When you attend to an original wound, are not distracted by all of those things which show up at the same time, you increase the potential for transformation.

There are many other wounds that exist here on these lands: gender oppression and classism and ableism and religious persecution and anti-immigrant hatred and all kinds of phobias. But they are not the original wounds of this land. Most flavors of US-based class and gender oppression have European roots, not indigenous or the many different kinds of Asian or African cultural roots. Forms of gender and class based oppression might well exist in those lands, but upon settling here, in the United States, those other homegrown inequalities merged with the European form of cultural divide.

The one thing all of us share who are living on this land that is now called the United States is the experience of being raced. This is true whether we are new immigrants or our people have been here since first contact. This is also true for those who are indigenous to this land but it doesn’t quite work the same way. Being native to this land exists before race and so identities like Lakota or Ojibwe or Cree are cultural experiences that exist before they were raced. Being raced means having the complexity of your history, your culture, and your understanding of yourself and your kin aligned with a category that you have no power to shift. The only people who get to experience life without the awareness of being raced are white people.

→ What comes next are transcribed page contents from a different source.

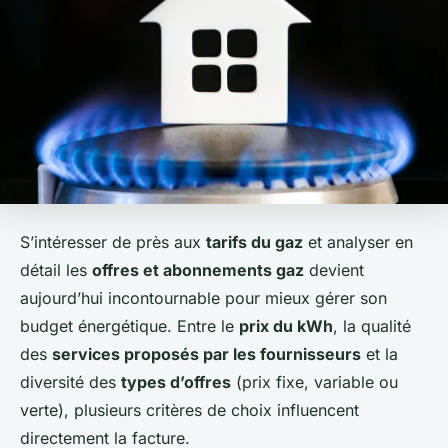
S’intéresser de près aux
tarifs du gaz
et analyser en
détail les
offres et abonnements gaz
devient
aujourd’hui incontournable pour mieux gérer son
budget énergétique. Entre le
prix du kWh
, la qualité
des
services proposés par les fournisseurs
et la
diversité des
types d’offres
(prix fixe, variable ou
verte), plusieurs critères de choix influencent
directement la facture.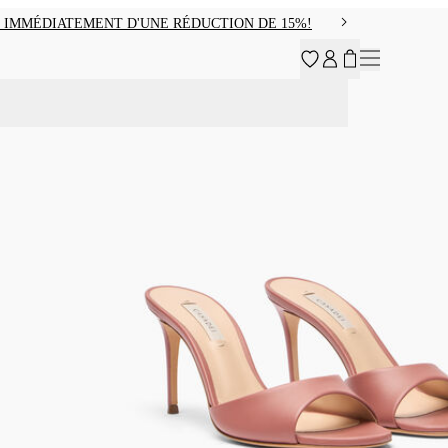
 IMMÉDIATEMENT D'UNE RÉDUCTION DE 15%!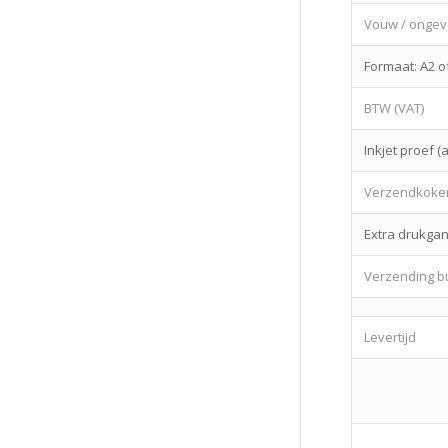
Vouw / ongev
Formaat: A2 o
BTW (VAT)
Inkjet proef (
Verzendkoker
Extra drukgan
Verzending bu
Levertijd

White supremacy, I believe, is a system of coddling European-descended people so that they don’t have to feel the impact of the wounds they brought with them over the ocean and then transplanted directly and indirectly into this land and into people’s bodies. White supremacy is a system set up to maintain these original wounds so that they are raw and bleeding, never able to heal and then transform into something new. White supremacy exists so that European-descended people don’t have to experience the profound contradiction between the life they are leading and the values they claim to hold.

To me, healing justice is about directly addressing these original wounds. Period. This means healing justice seeks to stop the violence of these histories as they show up in the present day, including in how newer immigrants are defined through the lens of anti-Black racism and anti-indigeneity or with the added layers that are defined in relationship to US global economic interests.

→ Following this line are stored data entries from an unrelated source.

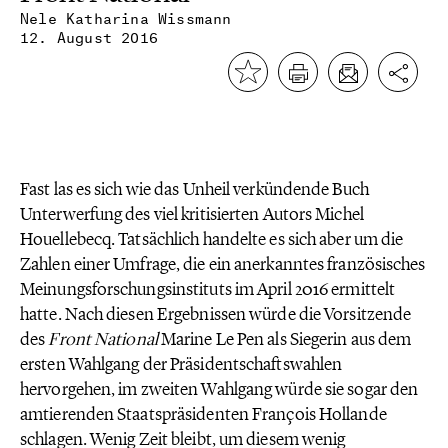
Nele Katharina Wissmann
12. August 2016
Fast las es sich wie das Unheil verkündende Buch
Unterwerfung des viel kritisierten Autors Michel
Houellebecq. Tatsächlich handelte es sich aber um die
Zahlen einer Umfrage, die ein anerkanntes französisches
Meinungsforschungsinstituts im April 2016 ermittelt
hatte. Nach diesen Ergebnissen würde die Vorsitzende
des
Front National
Marine Le Pen als Siegerin aus dem
ersten Wahlgang der Präsidentschaftswahlen
hervorgehen, im zweiten Wahlgang würde sie sogar den
amtierenden Staatspräsidenten François Hollande
schlagen. Wenig Zeit bleibt, um diesem wenig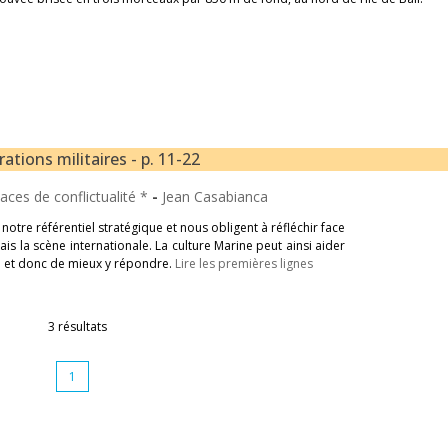
tions militaires - p. 11-22
ces de conflictualité *
-
Jean Casabianca
otre référentiel stratégique et nous obligent à réfléchir face
s la scène internationale. La culture Marine peut ainsi aider
n et donc de mieux y répondre.
Lire les premières lignes
3 résultats
1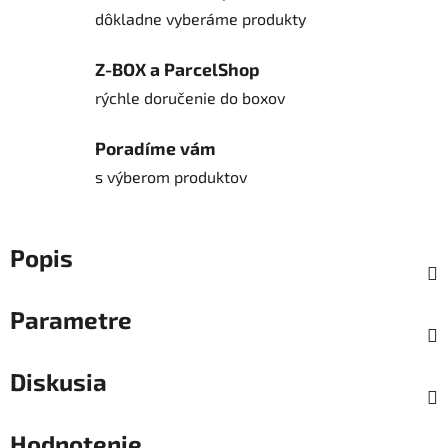
dôkladne vyberáme produkty
Z-BOX a ParcelShop
rýchle doručenie do boxov
Poradíme vám
s výberom produktov
Popis
Parametre
Diskusia
Hodnotenie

As healers and healing practitioners, we work most of the time with individual bodies. Life shows up in healing spaces in very local ways: as an experience of pain, of emotion, of disconnection, of compromised movement or energy. We are there in response to how the truth of someone’s life shows up in any given moment.  This is healing. What makes it healing justice is how we hold the truth of the present moment within the larger context of the original wound. How we do this is part of what I will keep reflecting on in this blog.

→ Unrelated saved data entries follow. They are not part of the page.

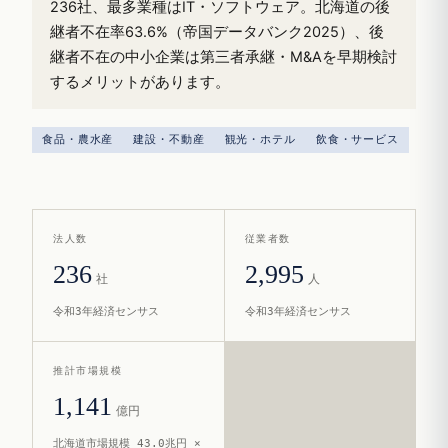
236社、最多業種はIT・ソフトウェア。北海道の後
継者不在率63.6%（帝国データバンク2025）、後
継者不在の中小企業は第三者承継・M&Aを早期検討
するメリットがあります。
食品・農水産
建設・不動産
観光・ホテル
飲食・サービス
法人数
従業者数
236
2,995
社
人
令和3年経済センサス
令和3年経済センサス
推計市場規模
1,141
億円
北海道市場規模 43.0兆円 ×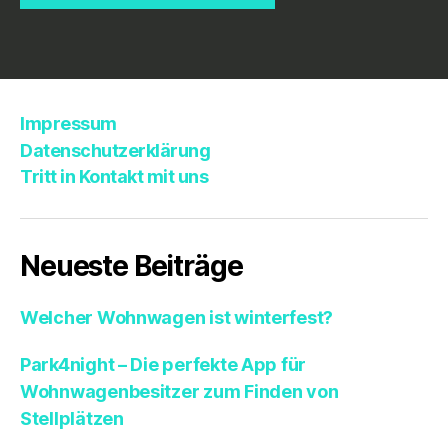
Impressum
Datenschutzerklärung
Tritt in Kontakt mit uns
Neueste Beiträge
Welcher Wohnwagen ist winterfest?
Park4night – Die perfekte App für
Wohnwagenbesitzer zum Finden von
Stellplätzen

I want to be clear about one more thing: paying attention to the original wound does not mean ignoring the real pain of gender and class and all other forms of oppression and violence. But it does mean still and always paying attention to the original wound. There is no gender or class liberation possible on this land without attending to the original wounds. Without attending to and healing the origins, other fights will eventually become aligned one way or another with white supremacy. It matters deeply that profound class divisions, sexual violence and rigid gender binaries did not exist on this land prior to colonization. They are not native to this land. They were brought here and transplanted, just like a Monsanto seed, fighting its way into the reproductive cells of native seeds as they are transformed against their will.

Beneath all of what I wrote here is the foundational hurt: the one that these histories made possible and maintain. Beneath all of this is our separation from the life that sustains us. This land, right here, below our feet. The kin who are within arm's and heart's reach. How we experience the connection of all things, spirit, life.  And the ancientness of our selves, our ancestors joining hands along our DNA. Notice your breath. Right now.